Quebec Mathematical Sciences Colloquium

September 30, 2022 from 15:30 to 16:30 (Montreal/EST time) Zoom meeting

(SSC Prize) Full likelihood inference for abundance from capture-recapture data: semiparametric efficiency and EM-algorithm

Colloquium presented by Pengfei Li (University of Waterloo)

Capture-recapture experiments are widely used to collect data needed to estimate the abundance of a closed population.  To account for heterogeneity in the capture probabilities, Huggins (1989) and Alho (1990) proposed a semiparametric model in which the capture probabilities are modelled parametrically and the distribution of individual characteristics is left unspecified.  A conditional likelihood method was then proposed to obtain point estimates and Wald-type confidence intervals for the abundance.  Empirical studies show that the small-sample distribution of the maximum conditional likelihood estimator is strongly skewed to the right, which may produce Wald-type confidence intervals with lower limits that are less than the number of captured individuals or even negative.   

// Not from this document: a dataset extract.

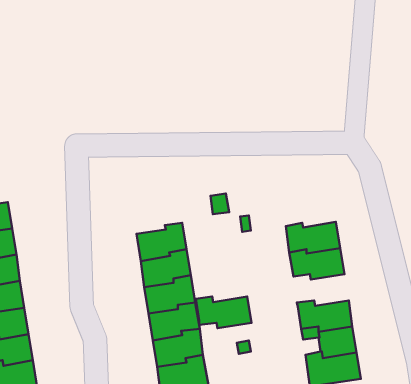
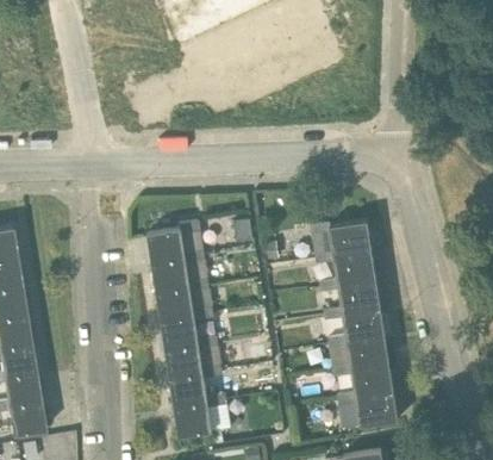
building: none -> [311,222,370,256]
building: none -> [148,223,202,263]
building: [196,297,251,328] -> [324,307,385,342]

In this talk, we present a full likelihood approach based on Huggins and Alho's model.  We show that the null distribution of the empirical likelihood ratio for the abundance is asymptotically chi-square with one degree of freedom, and the maximum empirical likelihood estimator achieves semiparametric efficiency.  We further propose an expectation–maximization algorithm to numerically calculate the proposed point estimate and empirical likelihood ratio function.  Simulation studies show that the empirical-likelihood-based method is superior to the conditional-likelihood-based method: its confidence interval has much better coverage, and the maximum empirical likelihood estimator has a smaller mean square error.